With their poor financial management and free-spending habits, Generation Y is particularly vulnerable to the future economic downturn, according to Mission Australia’s National Survey of Young Australians.

The survey found they have a more self-centred approach to finances than their predecessors, with 68.9 per cent of their income stemming from parental or family sources.

Further reinforcing this, statistics from the Insolvency and Trustee Service Australia (ITSA) reported that between 1998 and 2006, excessive credit card usage contributed to soaring bankruptcies among Gen Y, going up 118 per cent and expected to climb even higher.

Hall Chadwick insolvency partner Paul Leroy said these statistics demonstrate how ill-equipped, “both financial and economically”, Australia’s youth were and showed their vulnerability to the future economic downturn.
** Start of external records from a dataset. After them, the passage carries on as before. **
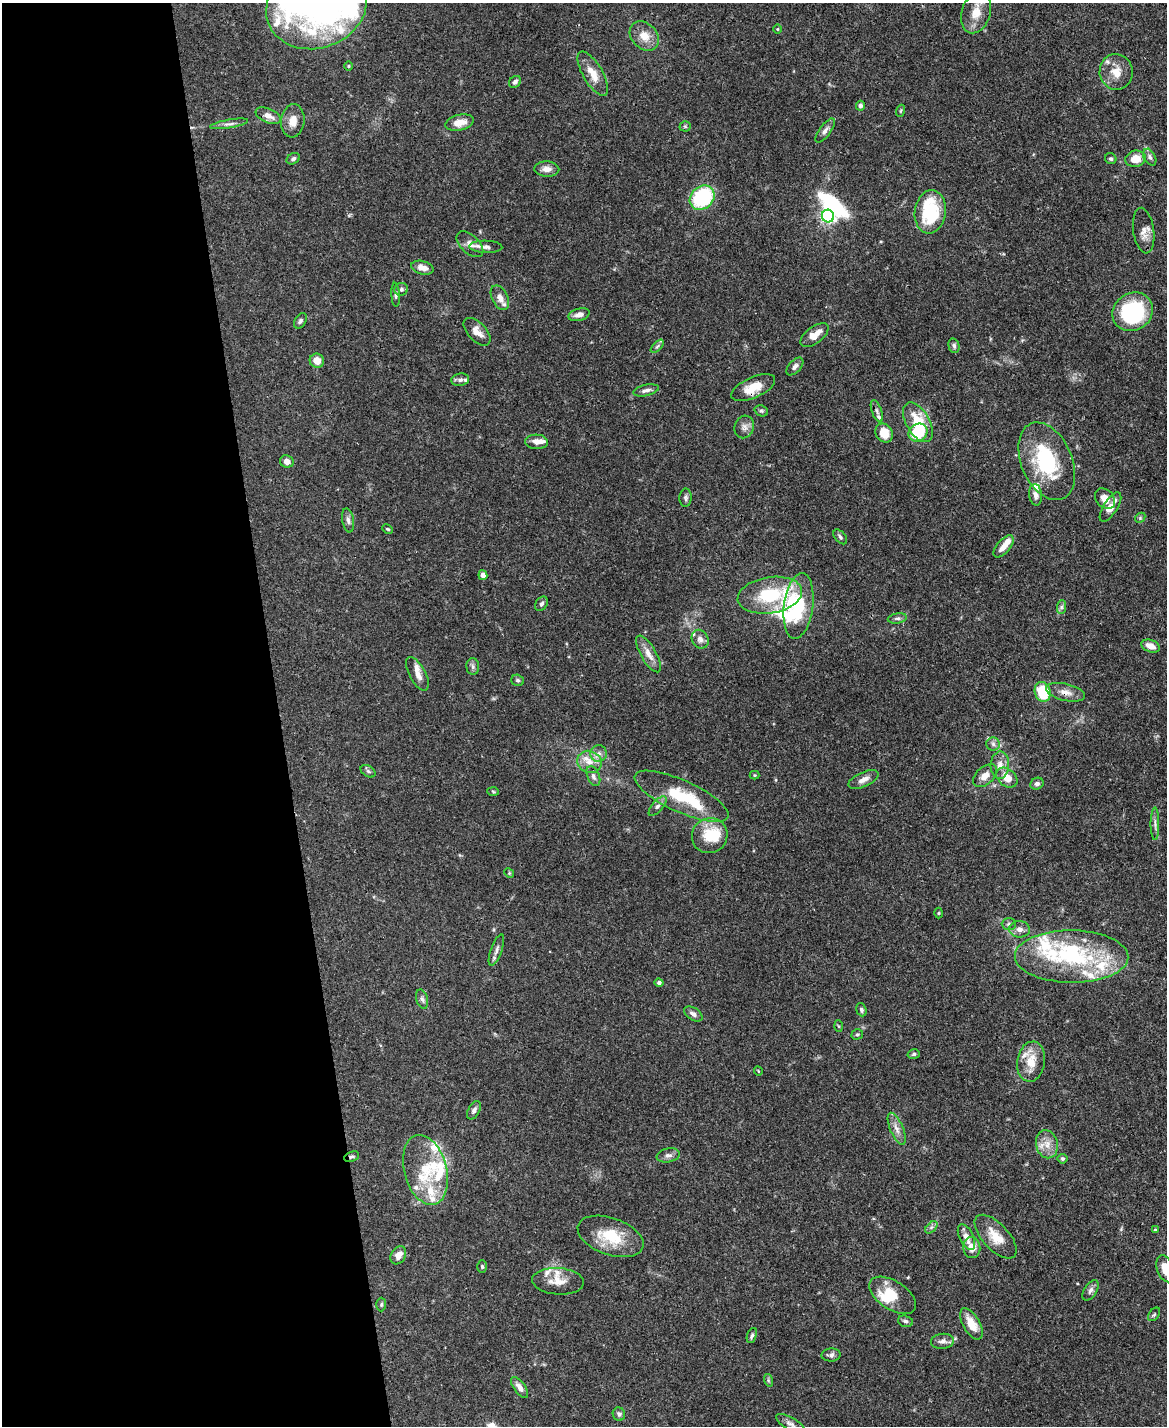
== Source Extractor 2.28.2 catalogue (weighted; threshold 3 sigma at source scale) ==
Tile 5 of 4 x 3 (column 1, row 2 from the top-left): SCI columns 3-1167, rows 1666-3089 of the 4666 x 4644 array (HDU 1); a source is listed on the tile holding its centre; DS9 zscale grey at full resolution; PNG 1169 x 1428 px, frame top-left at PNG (2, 3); each listed source drawn as its Kron ellipse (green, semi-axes under 4 px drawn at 4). Shown black and unused: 24% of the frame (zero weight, under 3 of 4 exposures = <1% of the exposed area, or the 3 px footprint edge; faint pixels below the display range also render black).
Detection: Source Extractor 2.28.2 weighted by HDU 2 'WHT'; one run over the whole footprint, this tile lists its part. Background 0.0889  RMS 0.0036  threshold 0.0163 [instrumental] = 3 sigma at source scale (4.5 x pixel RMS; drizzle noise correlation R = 1.50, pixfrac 1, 0.05/0.05 arcsec/px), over >= 5 px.
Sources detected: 171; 7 inside a brighter object's white glare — neither listed nor drawn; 28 inside a brighter listed object's ellipse — not listed separately; the other 136 listed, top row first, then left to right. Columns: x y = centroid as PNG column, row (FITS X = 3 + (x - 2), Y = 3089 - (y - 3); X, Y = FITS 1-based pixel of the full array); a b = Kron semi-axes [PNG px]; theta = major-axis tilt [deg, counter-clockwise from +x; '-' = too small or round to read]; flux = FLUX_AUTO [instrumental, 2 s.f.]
“If Generation Y fail to change their ‘spend now, save later’ habits, they are going to have to give up material benefits we enjoy in retirement, such as owning a house, driving a nice car, and cruising around the world,” he said.

“To change those habits, Generation Y needs to be first taught how to manage their everyday finances.” According to Leroy, Gen Y consumers were also unlikely to consider future retirement plans and demonstrated a higher inclination to ‘live for the present,’ or buy now, pay later.

“Parents should start teaching their Generation Y children how to manage personal finances, by avoiding impulse buying and encouraging saving habits, particularly regarding their future retirement,” he said.